For SVM, KDA, UB, DICA, SCA, MATE, we first directly extract FC6 features of AlexNet from source domains and then learn domain-invariant features using these baseline domain generalization methods. Finally, linear SVM are used to train the classification model and test on target domains. For DeepA, we directly use all source domains to fine-tune the AlexNet and test on target domains. For DeepD, we use all the domains to fine-tune the AlexNet with a domain classification network to match the marginal distribution P(X). DeepC, DeepN and CIDDG are our methods with different proposed losses. The experimental results are summarized in Table 2.

From the results, we can conclude that traditional domain generalization methods perform even worse than DeepA (the network just fine-tuned using all source domains). Deep domain generalization methods outperform the simply fine-tuned model DeepA. Additionally, our conditional-invariant domain generalization method performs better than domain generalization (DeepD) which matches the marginal distribution.

Table 2. Performance comparison in terms of accuracy (\(\%\)) on VLCS dataset.
Table 3. Performance comparison in terms of accuracy (\(\%\)) on PACS dataset.

5.3 PACS Dataset

PACS [28] consists of four sub-datasets corresponding to four different image styles, including photo (P), art-painting (A), cartoon (C) and sketch (S). Each image style can be viewed as one domain. The numbers of images in each domain are 1670, 2048, 2344, 3929 respectively. We use all the images from the source domains as train set and test on all the images from the target domain. We extract the features from FC7 layer for traditional methods and the GRL layer is also connected to FC7 layer. Other settings including the network architectures are the same as that used in VLCS dataset.
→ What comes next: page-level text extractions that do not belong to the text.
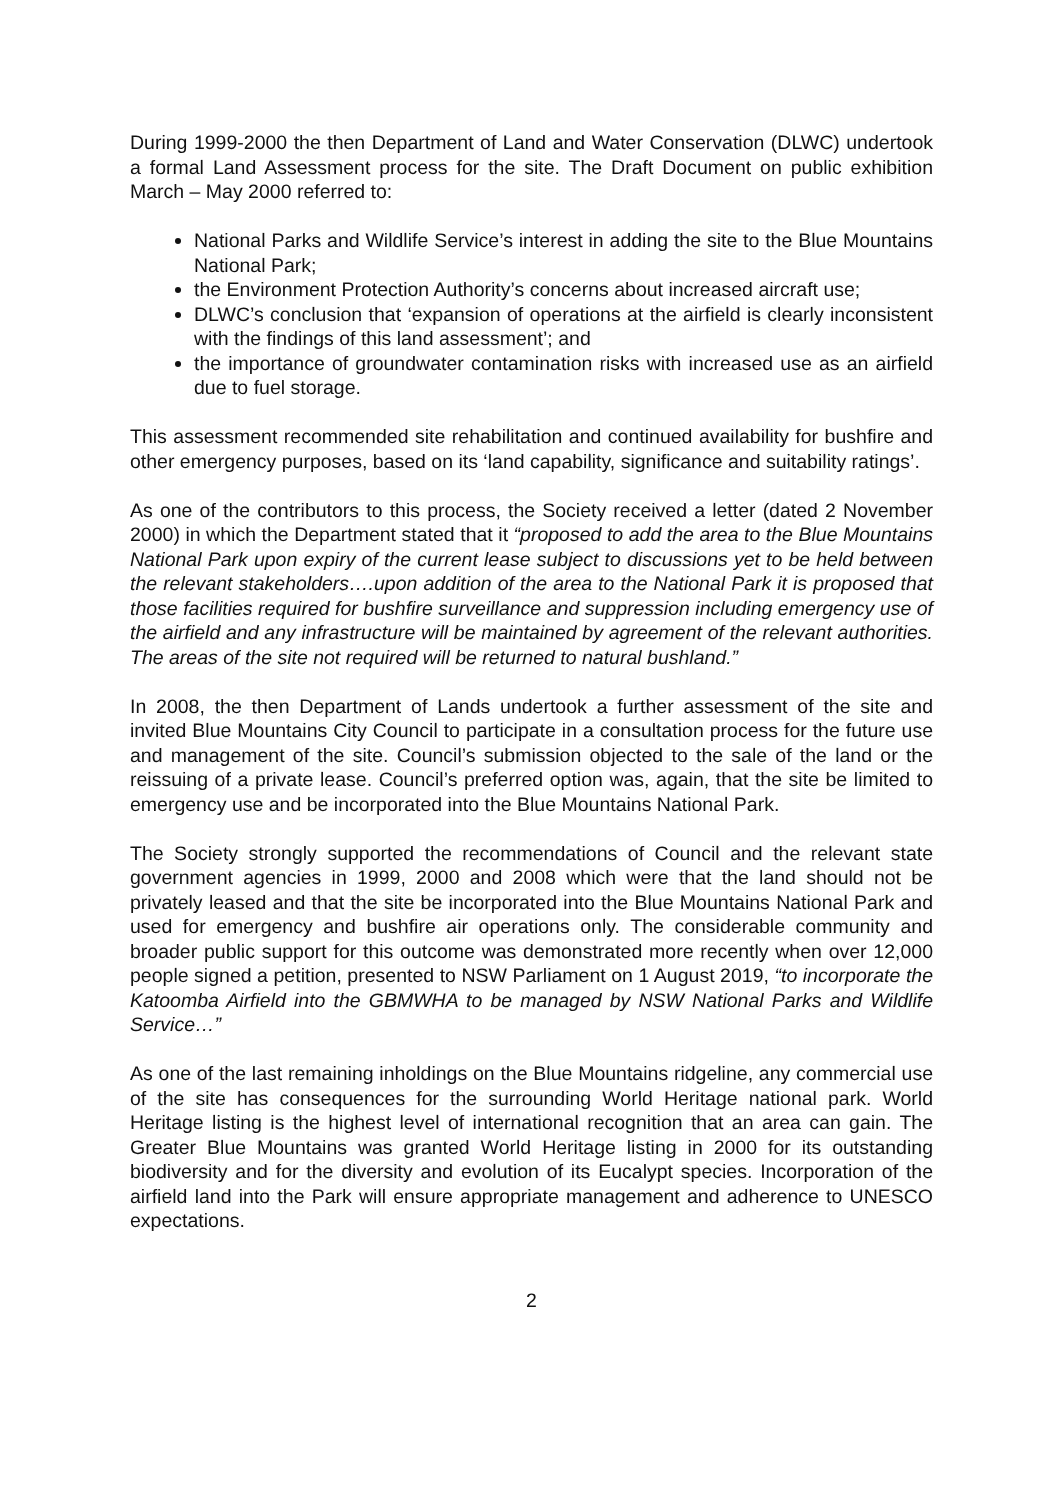During 1999-2000 the then Department of Land and Water Conservation (DLWC) undertook a formal Land Assessment process for the site. The Draft Document on public exhibition March – May 2000 referred to:
National Parks and Wildlife Service’s interest in adding the site to the Blue Mountains National Park;
the Environment Protection Authority’s concerns about increased aircraft use;
DLWC’s conclusion that ‘expansion of operations at the airfield is clearly inconsistent with the findings of this land assessment’; and
the importance of groundwater contamination risks with increased use as an airfield due to fuel storage.
This assessment recommended site rehabilitation and continued availability for bushfire and other emergency purposes, based on its ‘land capability, significance and suitability ratings’.
As one of the contributors to this process, the Society received a letter (dated 2 November 2000) in which the Department stated that it “proposed to add the area to the Blue Mountains National Park upon expiry of the current lease subject to discussions yet to be held between the relevant stakeholders….upon addition of the area to the National Park it is proposed that those facilities required for bushfire surveillance and suppression including emergency use of the airfield and any infrastructure will be maintained by agreement of the relevant authorities. The areas of the site not required will be returned to natural bushland.”
In 2008, the then Department of Lands undertook a further assessment of the site and invited Blue Mountains City Council to participate in a consultation process for the future use and management of the site. Council’s submission objected to the sale of the land or the reissuing of a private lease. Council’s preferred option was, again, that the site be limited to emergency use and be incorporated into the Blue Mountains National Park.
The Society strongly supported the recommendations of Council and the relevant state government agencies in 1999, 2000 and 2008 which were that the land should not be privately leased and that the site be incorporated into the Blue Mountains National Park and used for emergency and bushfire air operations only. The considerable community and broader public support for this outcome was demonstrated more recently when over 12,000 people signed a petition, presented to NSW Parliament on 1 August 2019, “to incorporate the Katoomba Airfield into the GBMWHA to be managed by NSW National Parks and Wildlife Service…”
As one of the last remaining inholdings on the Blue Mountains ridgeline, any commercial use of the site has consequences for the surrounding World Heritage national park. World Heritage listing is the highest level of international recognition that an area can gain. The Greater Blue Mountains was granted World Heritage listing in 2000 for its outstanding biodiversity and for the diversity and evolution of its Eucalypt species. Incorporation of the airfield land into the Park will ensure appropriate management and adherence to UNESCO expectations.
2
The results are shown in Table 3. Similar conclusions can be made as that in the experiments of VLCS dataset. The reason DeepN performs worse than DeepC is that PACS has larger data bias and variance of P(Y). The class-conditional domain classification networks cannot learn well with just images in one specific image class and not considering the changes in P(Y) across domains.

6 Conclusions

In this paper, we proposed a novel conditional-invariant deep domain generalization method. This method is superior than previous works because it matches conditional distributions by considering the changes in P(Y) rather than marginal distributions, thus it can better learn domain invariant features. We prove that the distributions of multiple source domains can be perfectly matched with our proposed multi-player minimax value. Additionally, extensive experiments are conducted and the results demonstrate the effectiveness of our proposed method.